Task directions:
Below are the records; count how many of their lines hold the string "environment" and give the number alone.

Material shown:
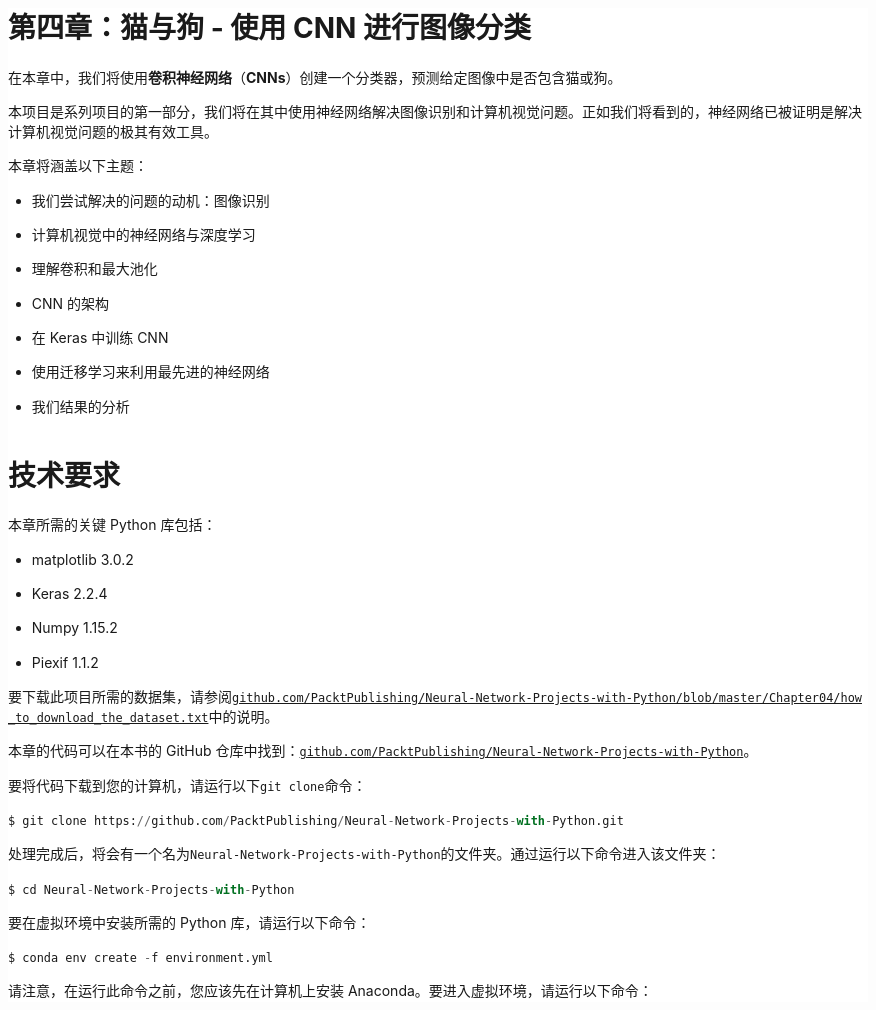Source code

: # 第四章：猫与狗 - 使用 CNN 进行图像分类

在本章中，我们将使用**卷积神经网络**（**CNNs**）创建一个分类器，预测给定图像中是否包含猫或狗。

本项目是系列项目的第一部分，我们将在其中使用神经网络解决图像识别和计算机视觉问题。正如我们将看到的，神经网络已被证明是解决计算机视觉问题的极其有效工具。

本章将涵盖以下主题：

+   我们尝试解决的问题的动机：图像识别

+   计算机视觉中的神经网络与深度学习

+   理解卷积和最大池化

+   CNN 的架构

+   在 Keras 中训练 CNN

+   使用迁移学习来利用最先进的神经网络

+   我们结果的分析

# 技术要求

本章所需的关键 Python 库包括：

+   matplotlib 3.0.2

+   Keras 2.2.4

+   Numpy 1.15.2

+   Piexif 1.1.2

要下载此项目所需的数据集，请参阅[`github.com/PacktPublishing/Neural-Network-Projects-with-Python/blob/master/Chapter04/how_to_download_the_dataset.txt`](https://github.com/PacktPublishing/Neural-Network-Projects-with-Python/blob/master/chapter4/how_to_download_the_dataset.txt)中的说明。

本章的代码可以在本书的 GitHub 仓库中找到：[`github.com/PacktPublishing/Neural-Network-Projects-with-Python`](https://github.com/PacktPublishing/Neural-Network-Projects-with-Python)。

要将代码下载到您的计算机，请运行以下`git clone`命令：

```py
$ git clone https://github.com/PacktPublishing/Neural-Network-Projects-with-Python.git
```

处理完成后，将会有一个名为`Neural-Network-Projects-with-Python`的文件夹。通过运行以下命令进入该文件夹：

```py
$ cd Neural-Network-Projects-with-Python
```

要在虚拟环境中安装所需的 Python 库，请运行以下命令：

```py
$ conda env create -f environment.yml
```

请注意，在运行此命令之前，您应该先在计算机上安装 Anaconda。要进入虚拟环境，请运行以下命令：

==

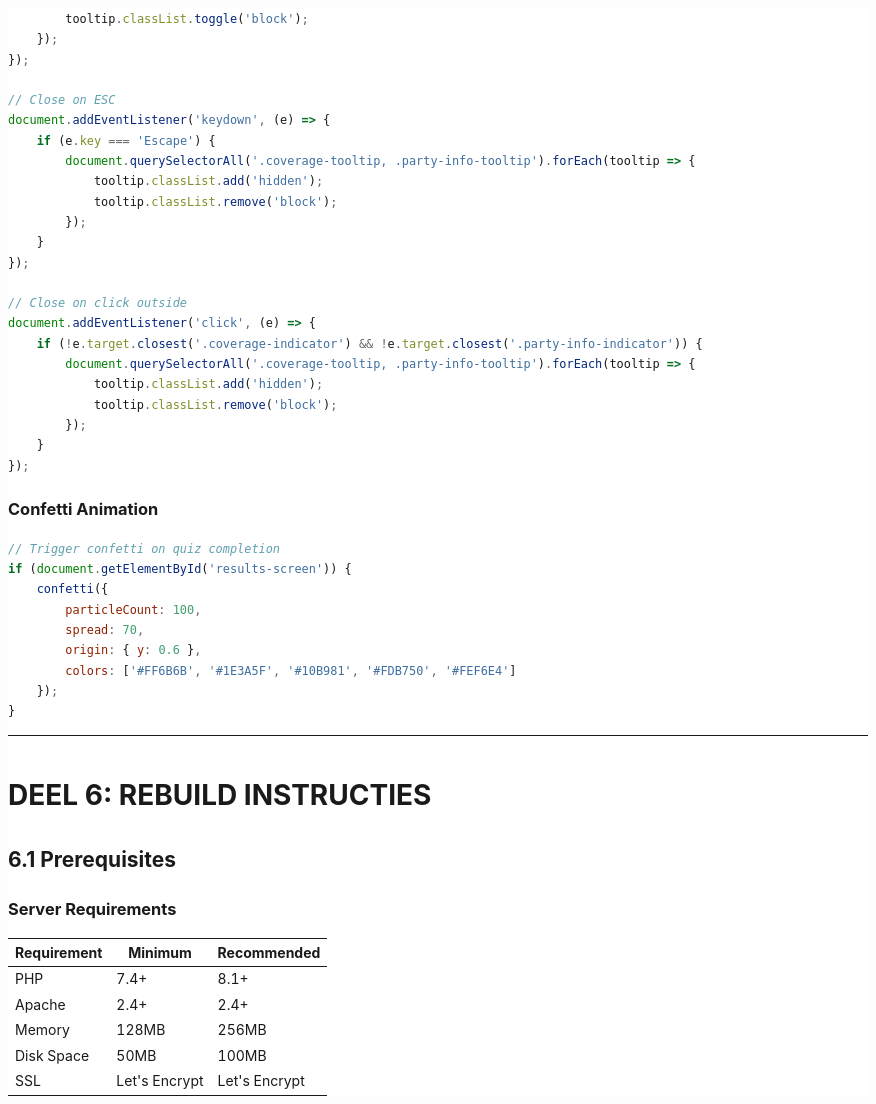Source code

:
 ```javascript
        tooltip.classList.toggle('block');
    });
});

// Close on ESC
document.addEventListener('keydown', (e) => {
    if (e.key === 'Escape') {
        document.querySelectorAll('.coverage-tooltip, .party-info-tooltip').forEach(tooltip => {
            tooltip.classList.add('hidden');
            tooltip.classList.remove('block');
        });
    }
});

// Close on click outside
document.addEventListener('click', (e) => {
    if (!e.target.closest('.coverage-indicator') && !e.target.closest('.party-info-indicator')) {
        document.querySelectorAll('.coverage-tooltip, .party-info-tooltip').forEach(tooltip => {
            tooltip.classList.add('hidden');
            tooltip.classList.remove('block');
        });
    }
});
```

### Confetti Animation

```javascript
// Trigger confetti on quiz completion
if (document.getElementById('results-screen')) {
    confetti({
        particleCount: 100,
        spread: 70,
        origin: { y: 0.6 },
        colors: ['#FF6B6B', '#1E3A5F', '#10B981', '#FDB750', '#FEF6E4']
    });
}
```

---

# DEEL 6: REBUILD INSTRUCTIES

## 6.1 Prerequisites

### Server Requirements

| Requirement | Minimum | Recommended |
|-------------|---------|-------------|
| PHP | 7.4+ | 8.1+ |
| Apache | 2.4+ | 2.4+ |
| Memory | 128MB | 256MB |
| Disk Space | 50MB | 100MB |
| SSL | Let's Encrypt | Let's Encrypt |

---

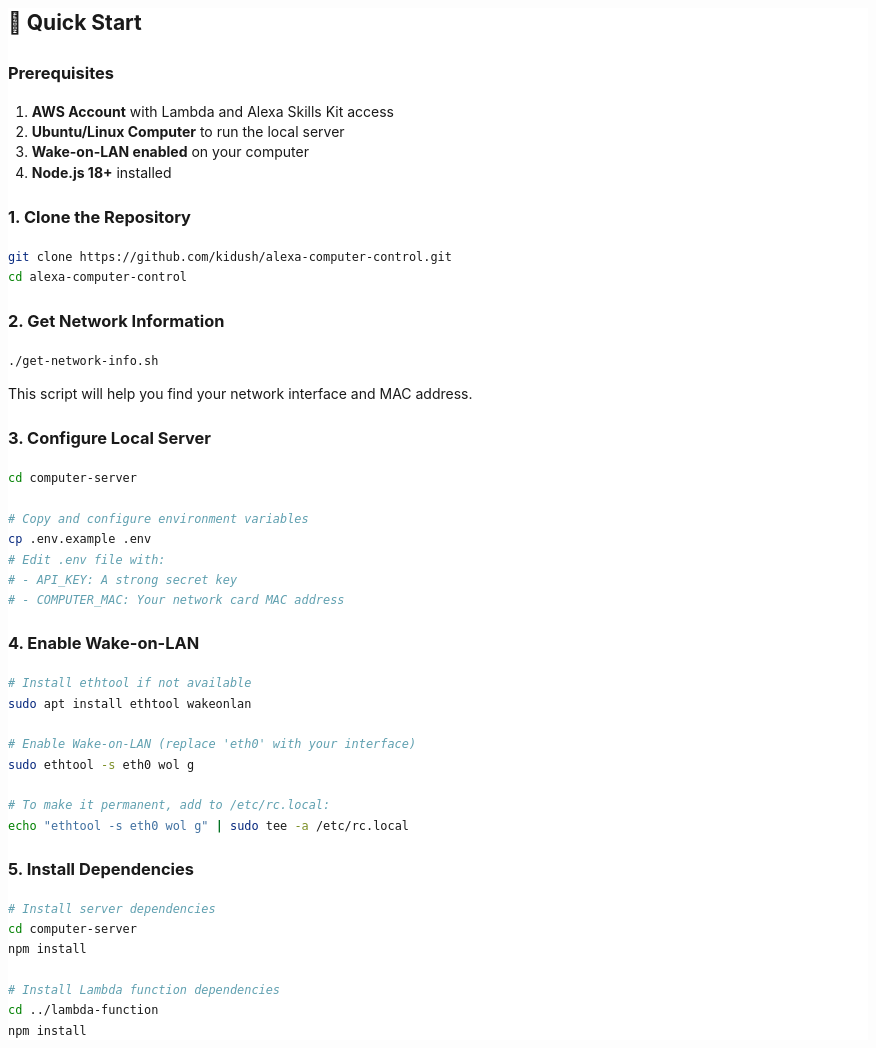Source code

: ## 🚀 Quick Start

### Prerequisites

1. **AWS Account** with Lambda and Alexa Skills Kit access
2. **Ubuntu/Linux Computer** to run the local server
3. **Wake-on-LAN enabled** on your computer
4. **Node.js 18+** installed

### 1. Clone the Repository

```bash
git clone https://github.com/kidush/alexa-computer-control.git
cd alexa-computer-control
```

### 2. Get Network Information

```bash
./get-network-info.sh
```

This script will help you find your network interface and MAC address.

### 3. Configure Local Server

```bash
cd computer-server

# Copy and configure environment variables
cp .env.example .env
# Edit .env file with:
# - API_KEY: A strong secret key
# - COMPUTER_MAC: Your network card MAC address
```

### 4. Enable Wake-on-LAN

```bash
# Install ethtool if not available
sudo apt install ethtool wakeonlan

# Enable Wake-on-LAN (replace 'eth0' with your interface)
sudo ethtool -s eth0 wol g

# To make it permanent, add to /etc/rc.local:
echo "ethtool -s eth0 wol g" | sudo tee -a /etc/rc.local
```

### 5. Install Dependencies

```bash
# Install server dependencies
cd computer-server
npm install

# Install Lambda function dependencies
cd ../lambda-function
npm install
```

Exercise response:
2